» **Task data**
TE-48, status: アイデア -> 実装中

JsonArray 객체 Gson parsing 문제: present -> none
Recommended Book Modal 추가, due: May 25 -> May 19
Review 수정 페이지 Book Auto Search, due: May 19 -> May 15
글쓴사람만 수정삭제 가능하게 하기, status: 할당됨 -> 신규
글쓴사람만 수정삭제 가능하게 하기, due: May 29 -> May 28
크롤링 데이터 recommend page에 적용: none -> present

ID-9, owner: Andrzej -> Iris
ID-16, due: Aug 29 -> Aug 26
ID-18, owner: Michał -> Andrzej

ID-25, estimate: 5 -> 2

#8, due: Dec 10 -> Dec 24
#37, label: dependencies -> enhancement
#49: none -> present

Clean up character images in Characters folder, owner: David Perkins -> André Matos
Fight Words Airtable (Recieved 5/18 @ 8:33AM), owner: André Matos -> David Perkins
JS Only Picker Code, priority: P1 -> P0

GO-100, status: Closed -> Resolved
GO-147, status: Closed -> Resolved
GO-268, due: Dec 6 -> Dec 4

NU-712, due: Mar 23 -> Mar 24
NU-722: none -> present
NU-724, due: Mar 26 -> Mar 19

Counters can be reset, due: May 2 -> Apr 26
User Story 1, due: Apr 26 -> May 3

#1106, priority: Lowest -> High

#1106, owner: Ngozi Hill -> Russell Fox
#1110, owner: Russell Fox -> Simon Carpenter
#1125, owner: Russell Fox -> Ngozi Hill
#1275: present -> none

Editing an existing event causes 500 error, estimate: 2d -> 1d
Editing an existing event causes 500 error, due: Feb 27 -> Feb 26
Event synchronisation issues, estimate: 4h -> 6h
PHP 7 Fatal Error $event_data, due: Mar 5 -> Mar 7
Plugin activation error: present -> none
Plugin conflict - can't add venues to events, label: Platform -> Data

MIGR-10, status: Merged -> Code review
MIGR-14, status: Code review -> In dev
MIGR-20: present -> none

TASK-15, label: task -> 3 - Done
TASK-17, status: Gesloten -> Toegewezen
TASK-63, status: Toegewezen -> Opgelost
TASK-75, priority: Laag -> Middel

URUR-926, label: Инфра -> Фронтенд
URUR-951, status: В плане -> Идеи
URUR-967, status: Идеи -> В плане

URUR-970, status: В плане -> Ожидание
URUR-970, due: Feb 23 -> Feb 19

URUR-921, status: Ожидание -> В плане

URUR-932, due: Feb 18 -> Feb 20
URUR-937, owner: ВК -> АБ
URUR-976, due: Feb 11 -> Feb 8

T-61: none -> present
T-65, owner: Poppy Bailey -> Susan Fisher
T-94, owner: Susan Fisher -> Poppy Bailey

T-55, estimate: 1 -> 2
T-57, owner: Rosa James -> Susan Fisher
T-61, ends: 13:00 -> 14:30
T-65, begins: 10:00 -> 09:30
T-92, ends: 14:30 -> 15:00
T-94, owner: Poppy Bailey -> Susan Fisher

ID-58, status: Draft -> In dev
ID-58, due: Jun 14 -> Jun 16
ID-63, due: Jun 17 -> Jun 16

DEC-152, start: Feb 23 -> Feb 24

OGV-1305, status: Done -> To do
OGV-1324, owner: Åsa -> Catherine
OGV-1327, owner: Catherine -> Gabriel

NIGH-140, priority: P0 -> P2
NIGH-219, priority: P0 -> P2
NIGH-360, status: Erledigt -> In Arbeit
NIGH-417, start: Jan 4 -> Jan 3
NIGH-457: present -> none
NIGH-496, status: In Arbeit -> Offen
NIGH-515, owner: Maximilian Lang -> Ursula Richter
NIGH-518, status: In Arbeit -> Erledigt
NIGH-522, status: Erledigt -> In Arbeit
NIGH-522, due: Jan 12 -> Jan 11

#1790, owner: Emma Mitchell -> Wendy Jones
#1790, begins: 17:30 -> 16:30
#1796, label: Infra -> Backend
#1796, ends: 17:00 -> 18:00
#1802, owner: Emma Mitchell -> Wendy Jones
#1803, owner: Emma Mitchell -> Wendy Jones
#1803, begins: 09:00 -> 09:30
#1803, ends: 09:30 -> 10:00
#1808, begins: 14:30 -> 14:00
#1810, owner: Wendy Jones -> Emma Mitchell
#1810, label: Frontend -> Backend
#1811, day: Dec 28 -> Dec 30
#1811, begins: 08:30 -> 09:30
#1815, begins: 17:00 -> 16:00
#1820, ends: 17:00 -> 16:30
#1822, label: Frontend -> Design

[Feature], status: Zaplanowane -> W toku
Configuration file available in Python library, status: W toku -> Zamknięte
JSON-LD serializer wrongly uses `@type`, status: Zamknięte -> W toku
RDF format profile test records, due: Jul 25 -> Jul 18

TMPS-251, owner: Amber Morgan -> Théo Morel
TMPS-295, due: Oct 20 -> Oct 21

» **Exercise**
Please reproduce, exactly as they appear above, the lines from the line containing "#1822, label: Frontend -> Design" up to and including the line containing "RDF format profile".

» **Task response**
#1822, label: Frontend -> Design

[Feature], status: Zaplanowane -> W toku
Configuration file available in Python library, status: W toku -> Zamknięte
JSON-LD serializer wrongly uses `@type`, status: Zamknięte -> W toku
RDF format profile test records, due: Jul 25 -> Jul 18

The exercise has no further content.